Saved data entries
--------------------------------

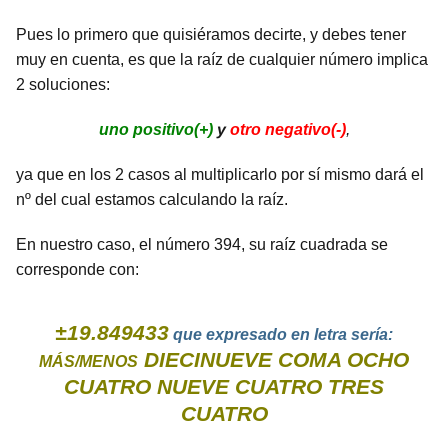
Pues lo primero que quisiéramos decirte, y debes tener
muy en cuenta, es que la raíz de cualquier número implica
2 soluciones:
uno positivo(+)
y
otro negativo(-)
,
ya que en los 2 casos al multiplicarlo por sí mismo dará el
nº del cual estamos calculando la raíz.
En nuestro caso, el número 394, su raíz cuadrada se
corresponde con:
±19.849433
que expresado en letra sería:
DIECINUEVE COMA OCHO
MÁS/MENOS
CUATRO NUEVE CUATRO TRES
CUATRO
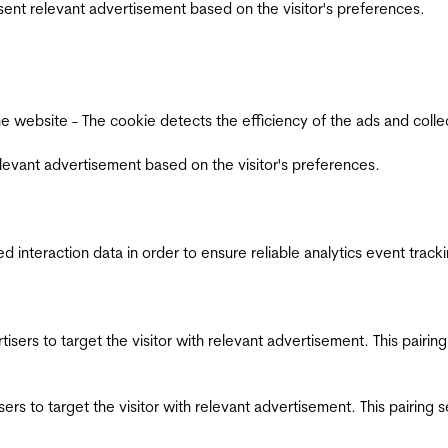
esent relevant advertisement based on the visitor's preferences.
ebsite - The cookie detects the efficiency of the ads and collects
relevant advertisement based on the visitor's preferences.
interaction data in order to ensure reliable analytics event track
ertisers to target the visitor with relevant advertisement. This pair
tisers to target the visitor with relevant advertisement. This pairin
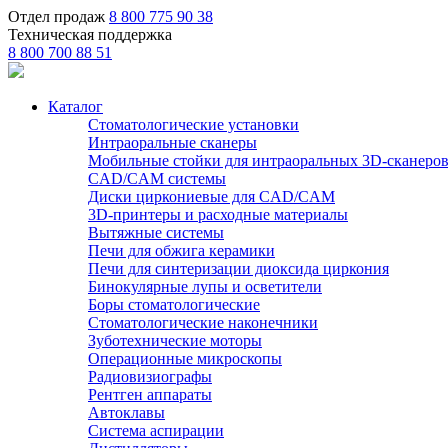
Отдел продаж
8 800 775 90 38
Техническая поддержка
8 800 700 88 51
Каталог
Стоматологические установки
Интраоральные сканеры
Мобильные стойки для интраоральных 3D-сканеро
CAD/CAM системы
Диски циркониевые для CAD/CAM
3D-принтеры и расходные материалы
Вытяжные системы
Печи для обжига керамики
Печи для синтеризации диоксида циркония
Бинокулярные лупы и осветители
Боры стоматологические
Стоматологические наконечники
Зуботехнические моторы
Операционные микроскопы
Радиовизиографы
Рентген аппараты
Автоклавы
Система аспирации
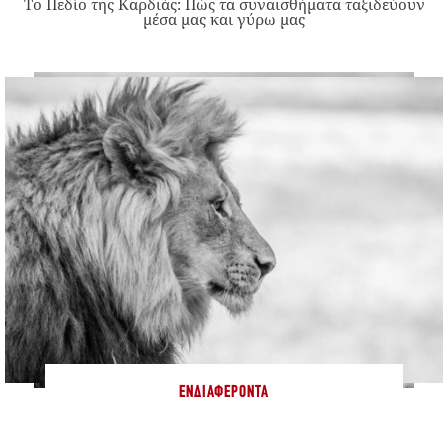
Το Πεδίο της Καρδιάς: Πώς τα συναισθήματα ταξιδεύουν
μέσα μας και γύρω μας
ΕΝΔΙΑΦΈΡΟΝΤΑ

--------------------------------

● Directions:
Output the entries above verbatim, leaving out images.

● Solution for this exercise:
Pues lo primero que quisiéramos decirte, y debes tener
muy en cuenta, es que la raíz de cualquier número implica
2 soluciones:
uno positivo(+)
y
otro negativo(-)
,
ya que en los 2 casos al multiplicarlo por sí mismo dará el
nº del cual estamos calculando la raíz.
En nuestro caso, el número 394, su raíz cuadrada se
corresponde con:
±19.849433
que expresado en letra sería:
DIECINUEVE COMA OCHO
MÁS/MENOS
CUATRO NUEVE CUATRO TRES
CUATRO
esent relevant advertisement based on the visitor's preferences.
ebsite - The cookie detects the efficiency of the ads and collects
relevant advertisement based on the visitor's preferences.
interaction data in order to ensure reliable analytics event track
ertisers to target the visitor with relevant advertisement. This pair
tisers to target the visitor with relevant advertisement. This pairin
Отдел продаж
8 800 775 90 38
Техническая поддержка
8 800 700 88 51
Каталог
Стоматологические установки
Интраоральные сканеры
Мобильные стойки для интраоральных 3D-сканеро
CAD/CAM системы
Диски циркониевые для CAD/CAM
3D-принтеры и расходные материалы
Вытяжные системы
Печи для обжига керамики
Печи для синтеризации диоксида циркония
Бинокулярные лупы и осветители
Боры стоматологические
Стоматологические наконечники
Зуботехнические моторы
Операционные микроскопы
Радиовизиографы
Рентген аппараты
Автоклавы
Система аспирации
Το Πεδίο της Καρδιάς: Πώς τα συναισθήματα ταξιδεύουν
μέσα μας και γύρω μας
ΕΝΔΙΑΦΈΡΟΝΤΑ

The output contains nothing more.